In this week's Newsweek, Ferguson has written an equally caustic and pessimistic warning that the next chapter of the world's financial history is littered with debt traps. Ferguson is particularly concerned about the rising levels of American government debt that have come about because of the crisis. The article gives a detailed account of the American government's borrowing binge, and rebuffs economists (re: Krugman) who say there is little to worry about this rapid descent into the red:

In dollar terms, the total debt held by the public (excluding government agencies, but including foreigners) rises from $5.8 trillion in 2008 to $14.3 trillion in 2019—from 41 percent of GDP to 68 percent.

In other words, there is no end in sight to the borrowing binge. Unless entitlements are cut or taxes are raised, there will never be another balanced budget. Let's assume I live another 30 years and follow my grandfathers to the grave at about 75. By 2039, when I shuffle off this mortal coil, the federal debt held by the public will have reached 91 percent of GDP, according to the CBO's extended baseline projections. Nothing to worry about, retort -deficit-loving economists like Paul Krugman. In 1945, the figure was 113 percent.

Well, let's leave aside the likely huge differences between the United States in 1945 and in 2039. Consider the simple fact that under the CBO's alternative (i.e., more pessimistic) fiscal scenario, the debt could hit 215 percent by 2039. That's right: more than double the annual output of the entire U.S. economy.

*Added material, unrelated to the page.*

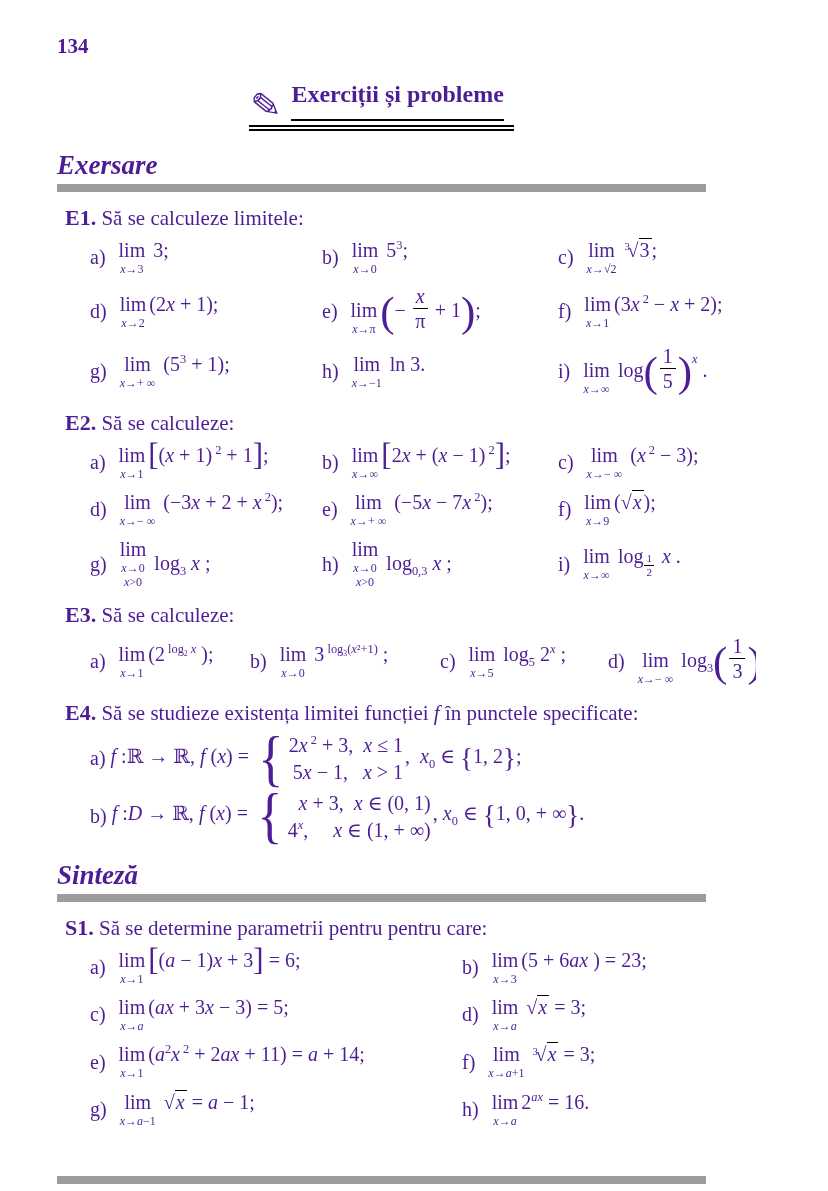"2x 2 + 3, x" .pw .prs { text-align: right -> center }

Forecasting anything that far ahead is not about predicting the future. Everything hinges on the assumptions you make about demographics, Medicare costs, and a bunch of other variables. For example, the CBO assumes an average annual real GDP growth rate of 2.3 percent over the next 30 years. The point is to show the implications of the current chronic imbalance between federal spending and federal revenue. And the implication is clear. Under no plausible scenario does the debt burden decline. Under one of two plausible scenarios it explodes by a factor of nearly five in relation to economic output.

Ferguson cautions against the belief that America can follow in the footsteps of Japan, where public deficits have reached well over 150 percent of GDP, yet interest rates remain low. Unlike in the Japanese case, domestic demand for US government debt has been declining, leaving the Federal Reserve and foreigners as consumers of last resort. If foreigners lose faith and decide to invest elsewhere, America will lose a key source of funding. One of the few remaining alternatives is to inflate away the national debt via Treasury purchases, which is likely to keep America's creditors, particularly China, awake at night.

The world may be taking Dubai's woes in stride; it is unlikely that it can shrug off similar woes in America.